Siana’s impressive body of work also shows grit and resilience. Her work in social justice gives her true insight into the hardships people suffer due to marginalisation, which enables her to tackle difficult, confronting and sometimes divisive subjects. But, while much of her work is hard-hitting using what she describes as ‘a sledgehammer’ approach, Swim, Aunty, Swim! is soft, subtle and infinitely relatable.

“I think those who are tired and don’t want to listen to the sledgehammer approach will be able to connect a bit more through the story of a mother, of someone who reminds them of their mum or grandma,” she says. “Swim, Aunty, Swim! is deliciously West African, but it’s very much a British story. It’s also universal, because you can see yourself in those four characters and think of whoever it is that they remind you of from your own culture and your own family history.”

Finding your tribe

As she moves into a softer era of her life, Siana uses a phrase that’s very familiar in the outdoor swimming world: Finding my tribe in relation to her life and the friendships in Swim, Aunty, Swim!.

“To the naked eye, some might think, why are these three friends? But I think we’ve all been in those dynamics where we have a certain kind of humour among us, or found each other at the right time,” she says. “They found each other at very critical moments in their lives. And each of them, in their different way, helps the other to be brave.”

That question of bravery and courage is so important to Siana.

“I’d like to think that courage is at the centre of my work,” she says. “It takes courage to move through the world to the beat of your own drum, especially if you have layers of your identity that are marginalised – being a woman, a woman of colour, a Black woman, queer, disabled. It shouldn’t be that way, but in a world that dictates how you should be, to resist that is incredibly courageous.”

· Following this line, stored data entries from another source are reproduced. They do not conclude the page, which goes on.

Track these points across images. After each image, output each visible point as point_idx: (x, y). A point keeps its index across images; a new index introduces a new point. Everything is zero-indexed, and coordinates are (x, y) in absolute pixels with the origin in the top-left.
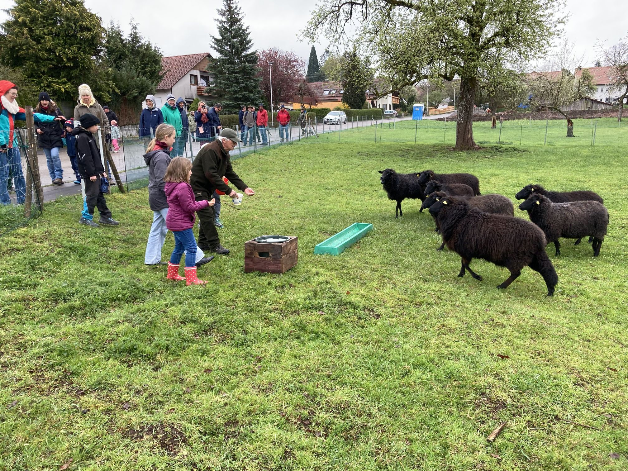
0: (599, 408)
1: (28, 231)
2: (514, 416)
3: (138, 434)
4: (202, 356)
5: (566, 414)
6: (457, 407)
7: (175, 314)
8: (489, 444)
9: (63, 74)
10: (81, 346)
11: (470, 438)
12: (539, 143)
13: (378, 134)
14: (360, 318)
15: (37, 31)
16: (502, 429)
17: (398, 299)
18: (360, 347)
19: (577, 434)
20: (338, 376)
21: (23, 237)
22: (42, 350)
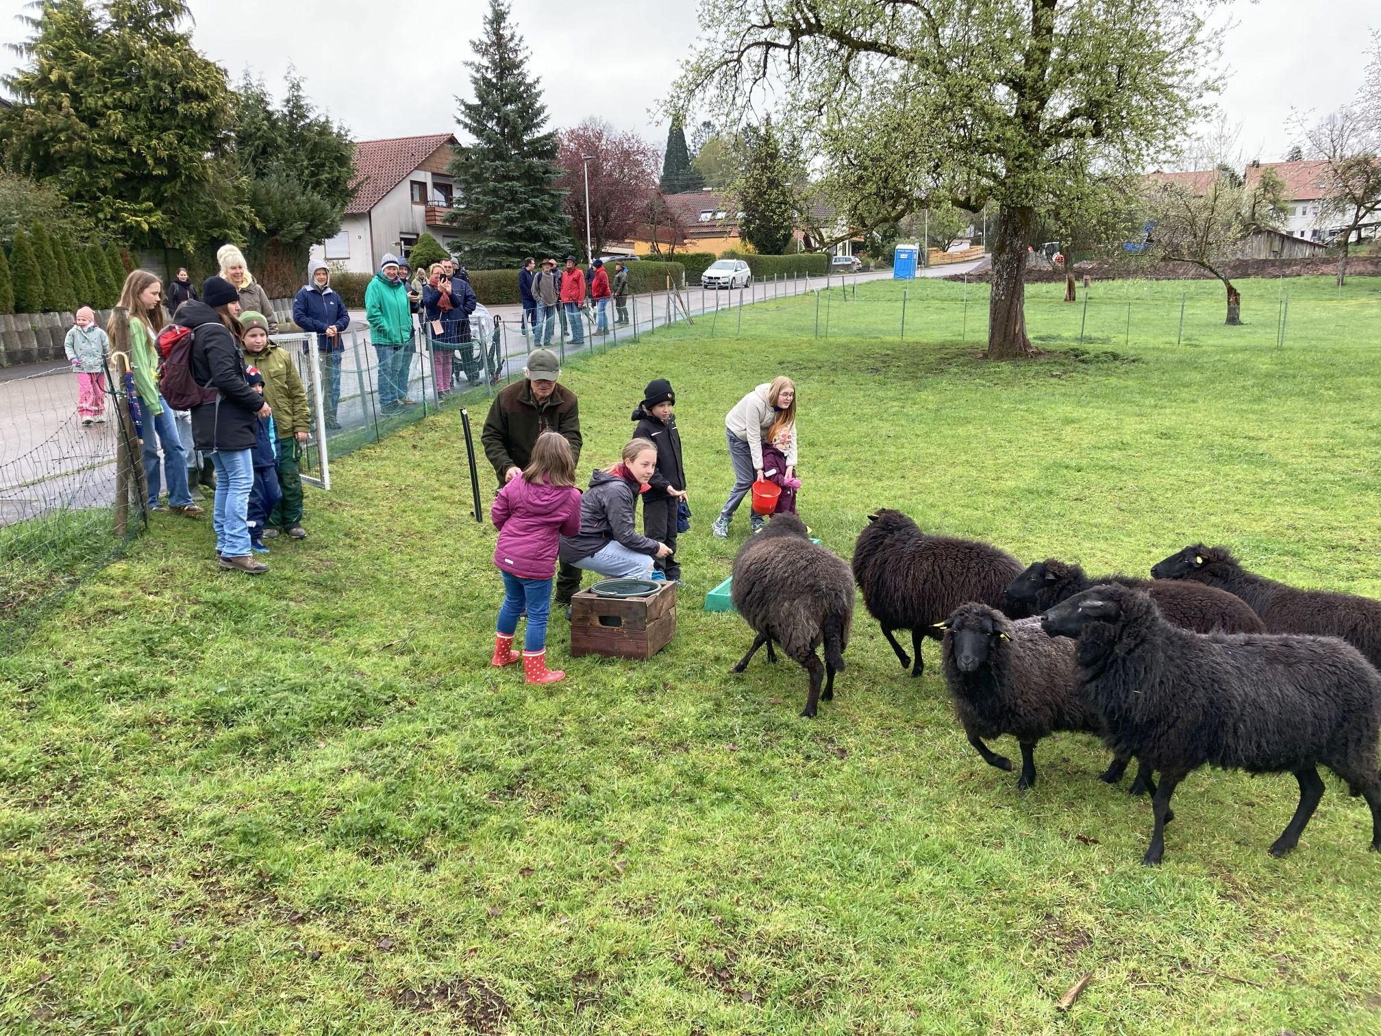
0: (1265, 944)
1: (129, 570)
2: (1106, 961)
3: (421, 999)
4: (511, 839)
5: (1202, 956)
6: (1001, 943)
7: (448, 752)
8: (1059, 1014)
9: (145, 192)
10: (278, 823)
11: (1024, 1004)
12: (1167, 340)
13: (822, 317)
14: (808, 758)
15: (90, 100)
16: (1084, 987)
17: (881, 715)
18: (811, 820)
19: (1222, 995)
20: (774, 883)
21: (122, 584)
22: (209, 831)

And that brings us back to Siana’s true strength that characterises her unique style of storytelling – joy, hope, journey, striving towards something better. As she moves forward, water, courage, femininity, learning, and community are key.

“Being met with that reciprocity from some of the communities I’m part of has meant the absolute world to me. I think that helps me continue to be courageous, to stick my head above the parapet, to keep going,” she says. “So for me, finding communities of reciprocity and sisterhood in the last few years has helped me be more bold and even more myself. I really cherish that and wish that for everyone.”